Reading text below:

# Getting started 🚀

Welcome to the ICRA 2024 Cloth Competition! In this notebook we will load and explore the data.

Run the cell below to download a part of the dataset (10 samples, this is ~1 GB) and unzip it.
You only need to run the cell once, then you can comment it out.

☁️ For the full dataset, see: https://cloud.ilabt.imec.be/index.php/s/Sy945rbamg8JMgR

## 1. Directory structure 📂

In [None]:
import os
from dataclasses import fields
from pathlib import Path

import cv2
import matplotlib.pyplot as plt
import numpy as np
import open3d as o3d
from airo_camera_toolkit.point_clouds.conversions import point_cloud_to_open3d
from airo_dataset_tools.data_parsers.pose import Pose
from cloth_tools.annotation.grasp_annotation import GraspAnnotation
from cloth_tools.dataset.format import load_competition_observation
from cloth_tools.dataset.download import download_and_extract_dataset
from cloth_tools.visualization.opencv import draw_pose


data_dir = Path("data")
dataset_dir = data_dir / "cloth_competition_dataset_0000_0-9"

End of Reading text.
Information supplied below:

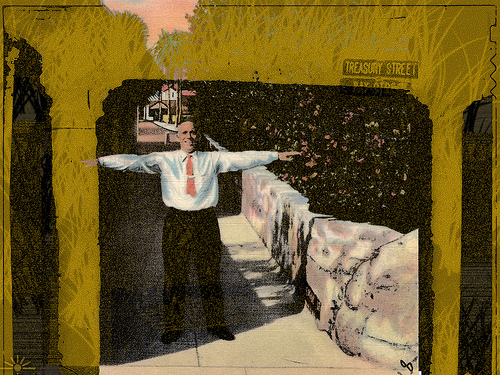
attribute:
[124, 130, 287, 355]
man — standing, spread, old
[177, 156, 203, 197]
tie — red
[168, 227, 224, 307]
pants — black, dark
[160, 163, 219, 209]
shirt — white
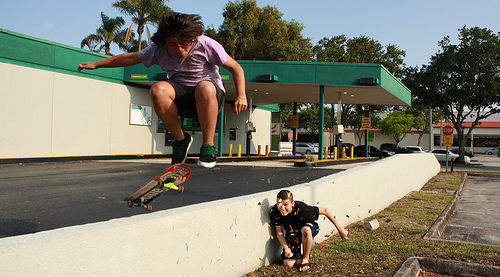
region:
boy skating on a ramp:
[67, 9, 250, 223]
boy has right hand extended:
[59, 8, 261, 180]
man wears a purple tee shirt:
[70, 6, 253, 179]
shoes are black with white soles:
[162, 131, 221, 175]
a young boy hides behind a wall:
[255, 184, 357, 275]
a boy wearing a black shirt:
[262, 183, 352, 274]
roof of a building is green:
[1, 31, 128, 76]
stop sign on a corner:
[438, 117, 457, 178]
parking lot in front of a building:
[422, 159, 497, 247]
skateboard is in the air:
[112, 153, 203, 217]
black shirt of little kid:
[287, 188, 323, 228]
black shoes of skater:
[187, 115, 224, 178]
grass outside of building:
[397, 185, 446, 267]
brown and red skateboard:
[97, 161, 192, 221]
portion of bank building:
[309, 50, 429, 115]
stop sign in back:
[425, 113, 466, 156]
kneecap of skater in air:
[143, 78, 176, 100]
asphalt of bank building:
[31, 150, 97, 225]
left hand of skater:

End of Information supplied.

▸ What you will do:
a. Please update the stretch of the Cloth Competition text from "Welcome to the" through "comment it out.", putting "data collection" in place of "dataset".
b. Carry on the Cloth Competition text from its last line onward.
The items have no connection to the Cloth Competition text.

▸ Responses in order:
a.
Welcome to the ICRA 2024 Cloth Competition! In this notebook we will load and explore the data.

Run the cell below to download a part of the data collection (10 samples, this is ~1 GB) and unzip it.
You only need to run the cell once, then you can comment it out.

b.
In [None]:
os.path.exists(dataset_dir)

In the cell below we download a small part (10 episodes) of the dataset if no dataset was found.

In [None]:
def emoji(dir: str, file: str) -> str:
    if os.path.isdir(os.path.join(dir, file)):
        return "📁"
    elif file.endswith(".jpg") or file.endswith(".png"):
        return "🖼️"
    elif file.endswith(".mp4"):
        return "🎥"
    return "📄"

print("First directories in the dataset:")
for f in sorted(os.listdir(dataset_dir))[:5]:
    print(emoji(dataset_dir, f), f)

One sample in the dataset corresponds to one episode. 
An episode consists of one attempt at unfolding a piece of hanging cloth by grasping it at a human-annotated point.

A sample directory contains the following files:

In [None]:
sample_dir = dataset_dir / "sample_000000"

for f in os.listdir(sample_dir):
    print(emoji(sample_dir, f), f)

One sample thus contains two observations, the **start** and **result**, a **grasp** annotation and a video of the episode.

* 🔎 The **start** observation is taken after the cloth has been grasped by its lowest point.
* 🔎 The **result** observation is taken after the attempt to unfold it.
* 👉 The **grasp** pose annotation used to unfold the garment, currently these are human-annotated.
* 🎥 The **video** of the entire episode.

Participants of the ICRA 2024 Cloth Competition will be asked to predict a good **grasp**, given the **start** observation.

The grasp will be evaluated based on the **result** observation (using the surface area of cloth).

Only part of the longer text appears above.